American Charles Hall founded the company with his wife Gina. He told just-food.com that he had seen a gap in the market. “There was no one dominant player in the UK,” he said. “They were all regional and farm-based. But the UK probably has the best dairy industry in the world and we built on that.
“It’s an extension of what Häagen-Dazs did. There are unusual flavours that are sophisticated, they are less sweet than normal ice cream because there is less sugar in them, and they are aimed at the adult market. Häagen-Dazs had to be there first. They created the segment.”

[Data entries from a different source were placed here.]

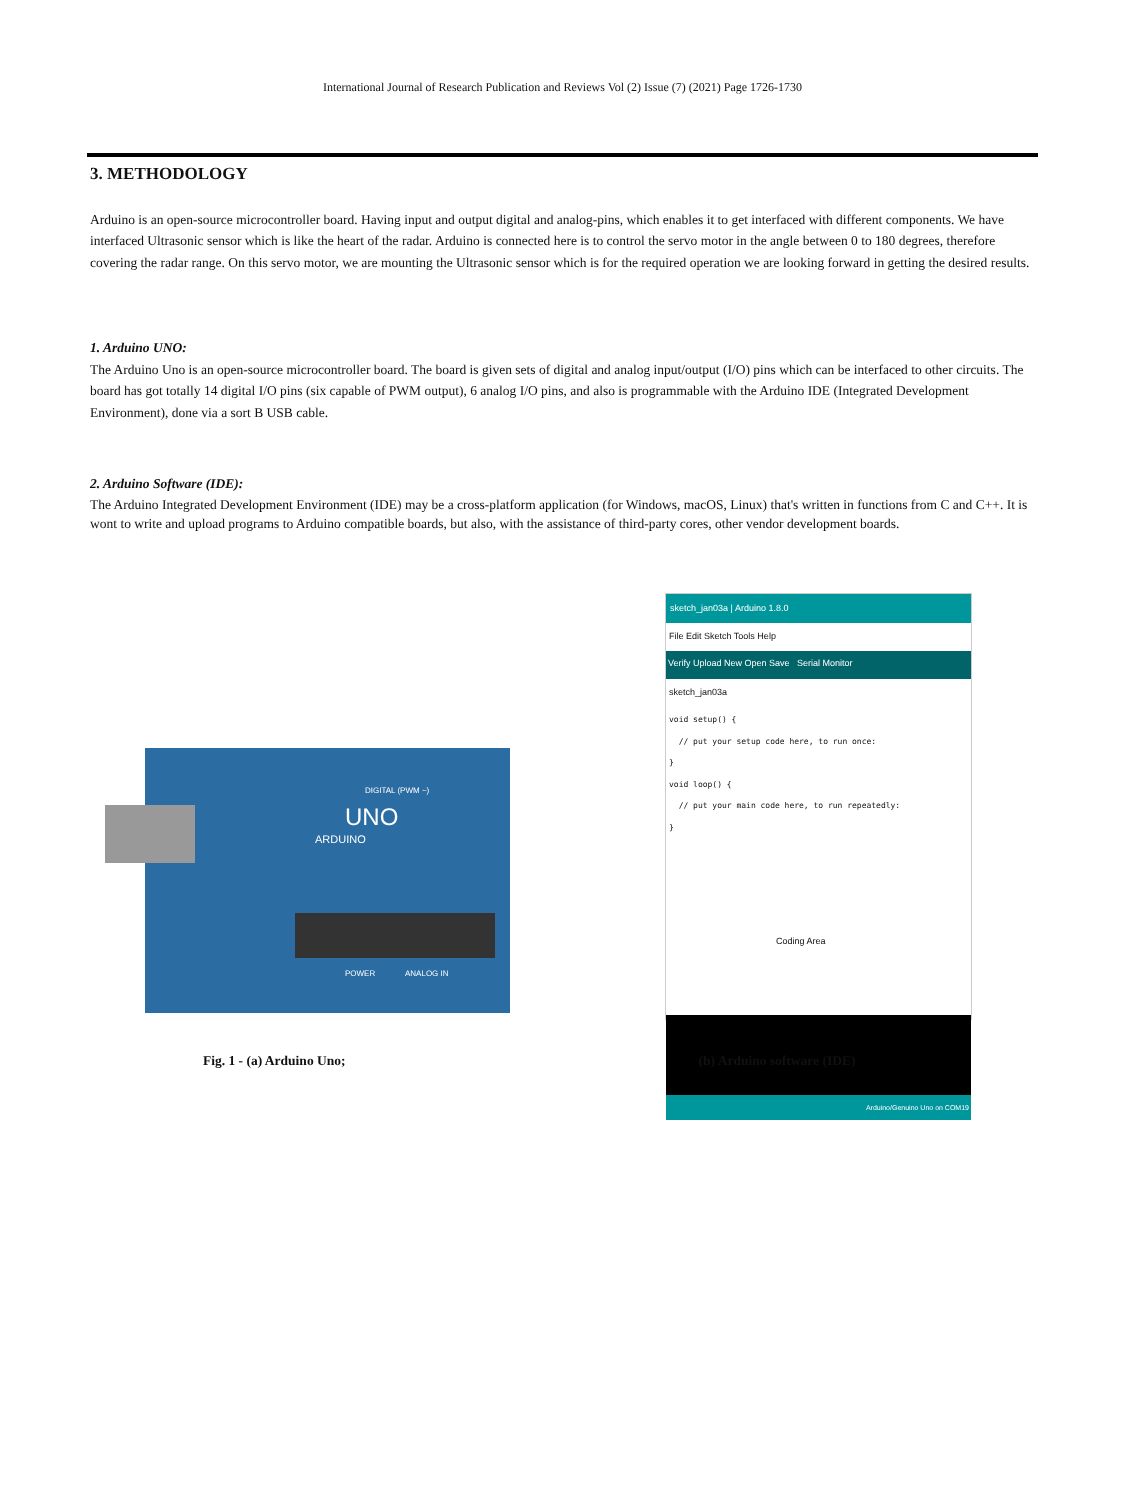International Journal of Research Publication and Reviews Vol (2) Issue (7) (2021) Page 1726-1730
3. METHODOLOGY
Arduino is an open-source microcontroller board. Having input and output digital and analog-pins, which enables it to get interfaced with different components. We have interfaced Ultrasonic sensor which is like the heart of the radar. Arduino is connected here is to control the servo motor in the angle between 0 to 180 degrees, therefore covering the radar range. On this servo motor, we are mounting the Ultrasonic sensor which is for the required operation we are looking forward in getting the desired results.
1. Arduino UNO:
The Arduino Uno is an open-source microcontroller board. The board is given sets of digital and analog input/output (I/O) pins which can be interfaced to other circuits. The board has got totally 14 digital I/O pins (six capable of PWM output), 6 analog I/O pins, and also is programmable with the Arduino IDE (Integrated Development Environment), done via a sort B USB cable.
2. Arduino Software (IDE):
The Arduino Integrated Development Environment (IDE) may be a cross-platform application (for Windows, macOS, Linux) that's written in functions from C and C++. It is wont to write and upload programs to Arduino compatible boards, but also, with the assistance of third-party cores, other vendor development boards.
UNO
ARDUINO
DIGITAL (PWM ~)
ANALOG IN
POWER
sketch_jan03a | Arduino 1.8.0
File Edit Sketch Tools Help
Verify Upload New Open Save Serial Monitor
sketch_jan03a
void setup() {
  // put your setup code here, to run once:
}
void loop() {
  // put your main code here, to run repeatedly:
}
Coding Area
Arduino/Genuino Uno on COM19
Fig. 1 - (a) Arduino Uno; (b) Arduino software (IDE)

Western Europe driving ahead – but Italy tough to crack
Outside the UK, similar patterns are apparent, especially across the US, which boasts the most developed market for premium ice cream, and Western Europe. Euromonitor’s report identifies certain basic facts that are contributing to this, such as increasing numbers of home freezers. Western Europe had 22% of volume sales in 2000 but 28% of value sales, which the research association attributed to “consumer preference for premium, adult-oriented indulgence ice creams.” However, the report said this trend was minor in emerging economies such as Greece and Turkey.
One market that all the premium ice-cream makers might find hard to crack is Italy, because ice cream there is such a way of life. Italians have been brought up on a diet of gelato, which is much lighter than a typical super premium product, making the country more difficult. Häagen-Dazs’ Sakaan commented: “Italy is an education job as well as a sales job. The concept is alien to Italians and any brand which can crack the market has to be sure of itself.”
So what can we expect in the future as the ice cream market continues to develop? All those in the sector expect it to continue to grow, driven in part by new niche flavours and pack sizes. New launches always generate a good initial response, but makers of super premium ice cream have demonstrated that the quality of their products tends to lead to repeat purchases. So long as consumers have money to spend on indulgence products, the sector will continue to thrive.